▸ Given problem A
Go through the hiking account below and list every distance or height it gives together with its unit.
▸ Given problem B
Answer these questions from the account of the Lake Agnes hike, one answer per line:
(i) What do the state parks offer on Colorado Day?
(ii) What did the writer explore on the offshoot trail?
(iii) Who were most of the other people on the trail, in the writer's view?
▸ Given problem C
Write the next few sentences of the account of the Lake Agnes hike, picking up after its final sentence.

In August, we “just happened” to be driving through Colorado on Colorado Day, when the state parks in the state offer free admission. I’d always wanted to check out State Forest State Park (who wouldn’t, with a memorable name like that?), so we ended up spending about half a day hiking up to Lake Agnes and back. The lake itself was pretty, but the really exciting thing was exploring an old dam and mine entrance on an offshoot trail about halfway to the lake. I’d say most of the other people on the trail were anglers, but with such a short (if steep) trail (it’s only 0.8 miles (1.2 km) OW with almost 500ft. (150 m) elevation gain), it makes for a nice hike on a day when you want to take it easy or have young children. After all, I’ve never known a child who doesn’t like throwing stones into a lake!

▸ Record extracts
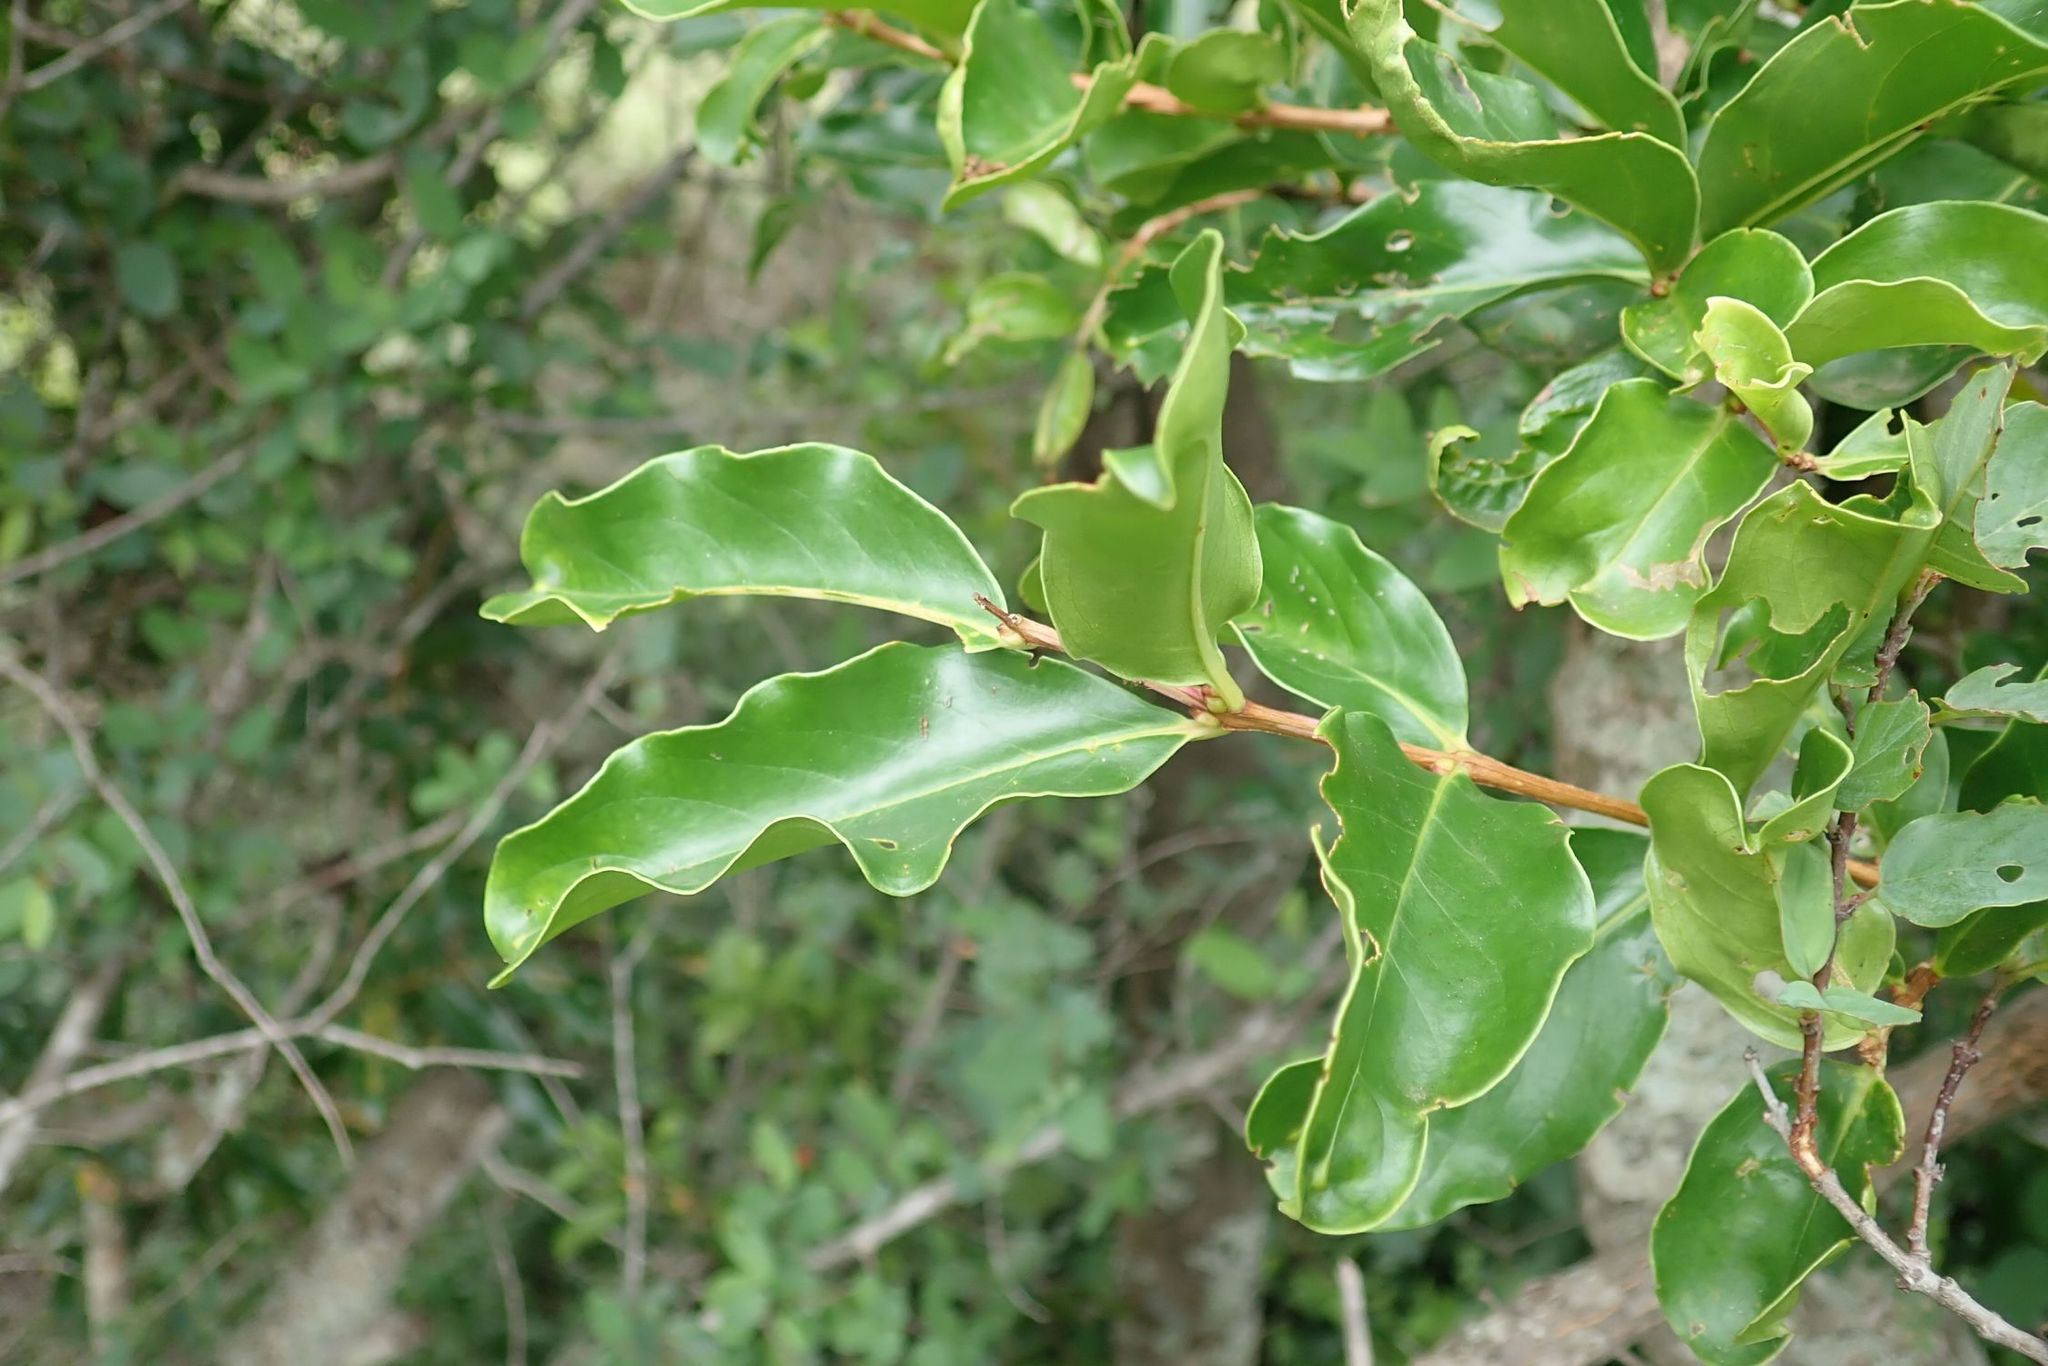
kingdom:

==

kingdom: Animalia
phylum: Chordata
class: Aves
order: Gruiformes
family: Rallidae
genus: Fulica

--

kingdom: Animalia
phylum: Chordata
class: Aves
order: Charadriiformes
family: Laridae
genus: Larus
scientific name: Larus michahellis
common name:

▸ Task output A
0.8 miles
1.2 km
almost 500 ft.
150 m

▸ Task output B
(i) Free admission.
(ii) An old dam and a mine entrance.
(iii) Anglers.

▸ Task output C
We finally arrived at the parking area about 10am, a couple hours later than we really wanted due to State Forest State Park not publicizing free admission (though the staff cheerfully honored it when requested) and having to drive in from Wyoming where we’d slept the night before. However, we ate a hasty lunch (remember, that’s noon Eastern Time), checked out the remarkable bathrooms, and headed up the trail. The trail begins behind the building to the right of the bathrooms. At first, it is fairly flat in a desert meadow. However, it soon begins to climb, switchbacking its way upward at an alarming rate. Don’t worry if you have to stop and catch your breath fairly often – you’re over 10,000 ft. (3,000 m) above sea level!
At 0.3 miles (0.5 km), the Lake Agnes Trail connects with the Michigan Ditch Trail; the trail looked nice, though we didn’t have the time to check it out. This is the way you’d go to get to the dam and mine; but more on that later.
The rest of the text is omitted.